A brand-voice skill might say: "We write in second person. No exclamation marks. Never call our product 'powerful' or 'seamless.' Here are three before-and-after rewrites." A meeting-notes skill might say: "Output three sections - Decisions, Action Items (with owner and due date), Open Questions. Ignore small talk. Here's an example from last week's standup."

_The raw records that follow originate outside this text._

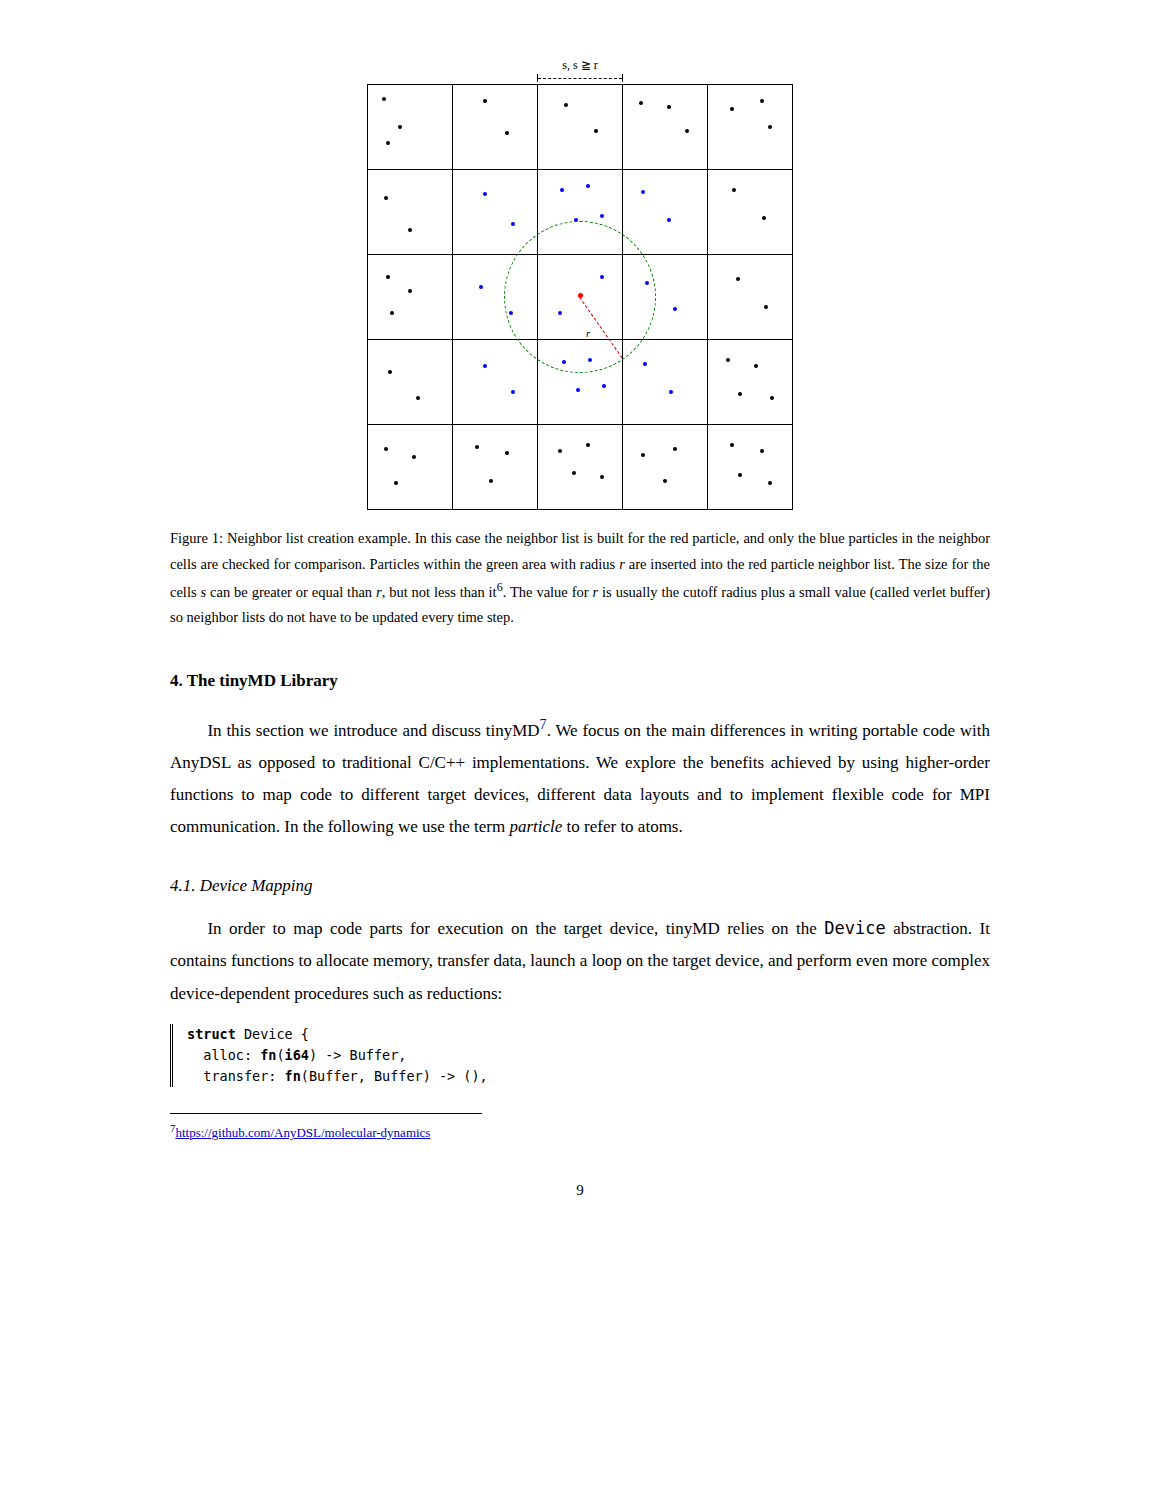s, s ≧ r
| | | r | | |
Figure 1: Neighbor list creation example. In this case the neighbor list is built for the red particle, and only the blue particles in the neighbor cells are checked for comparison. Particles within the green area with radius r are inserted into the red particle neighbor list. The size for the cells s can be greater or equal than r, but not less than it6. The value for r is usually the cutoff radius plus a small value (called verlet buffer) so neighbor lists do not have to be updated every time step.
4. The tinyMD Library
In this section we introduce and discuss tinyMD7. We focus on the main differences in writing portable code with AnyDSL as opposed to traditional C/C++ implementations. We explore the benefits achieved by using higher-order functions to map code to different target devices, different data layouts and to implement flexible code for MPI communication. In the following we use the term particle to refer to atoms.
4.1. Device Mapping
In order to map code parts for execution on the target device, tinyMD relies on the Device abstraction. It contains functions to allocate memory, transfer data, launch a loop on the target device, and perform even more complex device-dependent procedures such as reductions:
struct Device {
  alloc: fn(i64) -> Buffer,
  transfer: fn(Buffer, Buffer) -> (),
7https://github.com/AnyDSL/molecular-dynamics
9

Alongside the instructions, a skill can carry files. This is the quiet superpower. A template document, a checklist, a reference table of your product names, a sample of good output - the assistant reads these when it opens the skill. Instead of describing your invoice layout in words and hoping it reconstructs it, you hand it the actual template and say "match this."
What a skill is not
A skill doesn't give the assistant new abilities. It can't make a model that can't browse the web suddenly browse the web, and it can't reach into your database or send an email on its own. A skill is knowledge and guidance - it sharpens how the assistant uses the powers it already has. Adding genuinely new powers is what plugins are for, and that's the next phase.
It's also worth being honest about the term. "Skill" in this packaged-folder sense became common through Anthropic's Claude tooling and similar agent platforms, and the exact shape - what files are required, how triggering works - varies between products and is still settling. The idea is consistent everywhere: bundled, reusable, loaded-on-demand know-how. The specific file format is not yet a universal standard, so check the docs for whichever assistant you're using.
When a skill earns its keep
Reach for a skill the moment you notice yourself explaining the same thing twice. If every week you paste the same instructions for formatting a report, that's a skill waiting to be written. If you keep correcting the assistant's tone the same way, that correction belongs in a skill, not in your fingers.
The test is repetition plus specificity. A one-off request doesn't need a skill - ask. But a task you'll do again, with rules particular to you that the model can't guess, is exactly what skills are built for. You write the know-how once. After that, the assistant brings it to the table on its own.